Suggestiveness. Henry could never understand that word as applied in condemnation. Should not everything be suggestive? Or should all literature, art, and humour be a cul-de-sac, suggesting no idea whatsoever? Henry did not want to be uncharitable, but he could not but think that those who used this word in this sense laid themselves open to the suspicion (in this case, at least, quite unjustified), that their minds were only receptive of one kind of suggestion, and that a coarse one.
“I expect,” he replied, “that you mean coarseness. People often do when they use that word, I notice. Anyhow, the papers are not very funny, I find.”
“Suggestiveness,” said the clergyman, “is seldom amusing.”
Before Henry had time to argue again about this word, he hurried on.
“I sent yesterday a long message to the Church Times, the Guardian, the Commonwealth, and the Challenge about the first meeting. It is most important that these papers should set before their readers the part that the Church ought to play in promoting international goodwill.”

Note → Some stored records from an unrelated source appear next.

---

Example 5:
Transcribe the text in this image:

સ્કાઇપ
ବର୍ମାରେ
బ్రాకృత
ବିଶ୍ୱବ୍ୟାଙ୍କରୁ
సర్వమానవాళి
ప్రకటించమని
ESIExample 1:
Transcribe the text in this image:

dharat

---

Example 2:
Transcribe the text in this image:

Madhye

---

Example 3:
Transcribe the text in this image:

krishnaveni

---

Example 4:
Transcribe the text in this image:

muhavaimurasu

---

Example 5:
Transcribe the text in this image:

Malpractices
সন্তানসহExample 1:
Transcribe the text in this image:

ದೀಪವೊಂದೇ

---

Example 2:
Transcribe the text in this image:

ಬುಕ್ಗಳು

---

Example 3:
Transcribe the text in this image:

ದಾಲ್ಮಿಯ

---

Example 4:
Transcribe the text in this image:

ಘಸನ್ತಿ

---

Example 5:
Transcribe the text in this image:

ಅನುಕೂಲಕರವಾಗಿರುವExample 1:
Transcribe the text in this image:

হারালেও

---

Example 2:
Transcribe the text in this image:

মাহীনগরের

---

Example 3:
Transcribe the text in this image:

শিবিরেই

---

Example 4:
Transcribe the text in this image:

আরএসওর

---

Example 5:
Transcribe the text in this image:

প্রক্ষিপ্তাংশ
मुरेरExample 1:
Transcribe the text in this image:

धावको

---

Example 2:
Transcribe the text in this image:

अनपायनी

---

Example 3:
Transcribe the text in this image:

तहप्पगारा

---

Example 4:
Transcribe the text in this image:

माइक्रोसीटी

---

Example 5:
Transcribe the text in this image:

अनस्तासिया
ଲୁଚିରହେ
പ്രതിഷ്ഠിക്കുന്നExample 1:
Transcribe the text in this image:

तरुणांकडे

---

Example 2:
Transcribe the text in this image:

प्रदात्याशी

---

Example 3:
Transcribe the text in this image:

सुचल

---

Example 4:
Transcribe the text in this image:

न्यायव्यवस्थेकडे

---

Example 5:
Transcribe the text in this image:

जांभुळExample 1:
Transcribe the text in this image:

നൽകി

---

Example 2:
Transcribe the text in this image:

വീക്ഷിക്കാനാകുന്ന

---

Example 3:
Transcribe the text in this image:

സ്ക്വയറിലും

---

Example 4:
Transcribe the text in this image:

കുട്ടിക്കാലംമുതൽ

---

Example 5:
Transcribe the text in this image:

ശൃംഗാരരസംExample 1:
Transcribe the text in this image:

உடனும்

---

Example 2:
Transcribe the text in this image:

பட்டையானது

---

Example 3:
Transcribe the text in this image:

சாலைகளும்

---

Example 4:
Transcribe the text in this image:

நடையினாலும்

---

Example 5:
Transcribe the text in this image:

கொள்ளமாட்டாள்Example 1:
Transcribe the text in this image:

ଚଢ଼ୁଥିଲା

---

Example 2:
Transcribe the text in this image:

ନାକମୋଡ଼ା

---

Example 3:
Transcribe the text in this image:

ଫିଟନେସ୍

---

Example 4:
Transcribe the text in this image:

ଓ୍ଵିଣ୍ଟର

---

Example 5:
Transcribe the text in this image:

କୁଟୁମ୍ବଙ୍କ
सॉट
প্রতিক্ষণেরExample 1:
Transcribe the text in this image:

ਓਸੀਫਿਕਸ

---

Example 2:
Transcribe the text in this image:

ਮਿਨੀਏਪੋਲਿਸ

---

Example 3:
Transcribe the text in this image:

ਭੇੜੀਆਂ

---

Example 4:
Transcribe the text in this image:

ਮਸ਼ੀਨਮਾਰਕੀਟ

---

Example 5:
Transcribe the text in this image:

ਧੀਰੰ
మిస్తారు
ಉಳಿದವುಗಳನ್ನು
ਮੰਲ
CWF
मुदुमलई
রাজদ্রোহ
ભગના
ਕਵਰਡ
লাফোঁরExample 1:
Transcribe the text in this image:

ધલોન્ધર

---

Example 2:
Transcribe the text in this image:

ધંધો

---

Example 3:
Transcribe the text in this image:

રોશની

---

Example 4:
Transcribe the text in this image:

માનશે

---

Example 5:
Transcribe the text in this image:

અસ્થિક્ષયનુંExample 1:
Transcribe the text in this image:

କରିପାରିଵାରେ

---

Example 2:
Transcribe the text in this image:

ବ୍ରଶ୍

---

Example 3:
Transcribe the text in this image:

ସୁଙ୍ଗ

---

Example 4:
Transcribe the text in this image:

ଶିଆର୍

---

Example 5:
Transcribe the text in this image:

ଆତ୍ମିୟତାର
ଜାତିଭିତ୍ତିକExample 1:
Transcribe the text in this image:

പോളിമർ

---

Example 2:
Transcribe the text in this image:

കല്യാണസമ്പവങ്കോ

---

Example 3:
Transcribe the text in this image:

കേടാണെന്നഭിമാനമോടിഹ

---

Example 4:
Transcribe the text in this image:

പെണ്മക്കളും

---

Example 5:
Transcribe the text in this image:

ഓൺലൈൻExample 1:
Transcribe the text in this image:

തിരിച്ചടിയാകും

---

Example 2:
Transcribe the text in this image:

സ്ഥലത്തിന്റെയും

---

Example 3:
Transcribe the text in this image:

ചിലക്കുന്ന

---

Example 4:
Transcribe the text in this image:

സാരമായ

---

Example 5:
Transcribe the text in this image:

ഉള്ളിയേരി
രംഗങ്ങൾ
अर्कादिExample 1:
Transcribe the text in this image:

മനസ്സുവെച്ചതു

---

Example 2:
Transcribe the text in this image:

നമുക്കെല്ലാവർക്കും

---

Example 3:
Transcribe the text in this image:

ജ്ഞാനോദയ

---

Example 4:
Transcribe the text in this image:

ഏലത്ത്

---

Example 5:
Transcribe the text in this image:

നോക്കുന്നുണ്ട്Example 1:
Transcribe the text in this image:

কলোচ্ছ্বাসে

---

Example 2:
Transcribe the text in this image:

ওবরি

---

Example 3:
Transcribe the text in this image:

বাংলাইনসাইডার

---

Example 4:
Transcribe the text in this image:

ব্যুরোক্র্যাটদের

“Indeed,” said Henry, who did not see Anglican journals. He added vaguely, “The Pope sent a telegram....” For when people spoke to him of Church life, he said “the Pope” mechanically; it was his natural reaction to the subject.
“You interest me,” said the English clergyman. “For the second time you have mentioned the Pope to me. Are you, perhaps, a Roman Catholic?”
“I suppose,” Henry absently agreed, “that is what you would call it.”
“We do, you know,” the clergyman apologised. “Forgive me if it seems discourteous.... You know, then, of course, who that is, opposite?”
Henry looked across the hall to the opposite gallery, and perceived that his companion was referring to a small, delicate-looking elderly man, with the face of a priest and the clothes of a layman, who had just taken his seat there.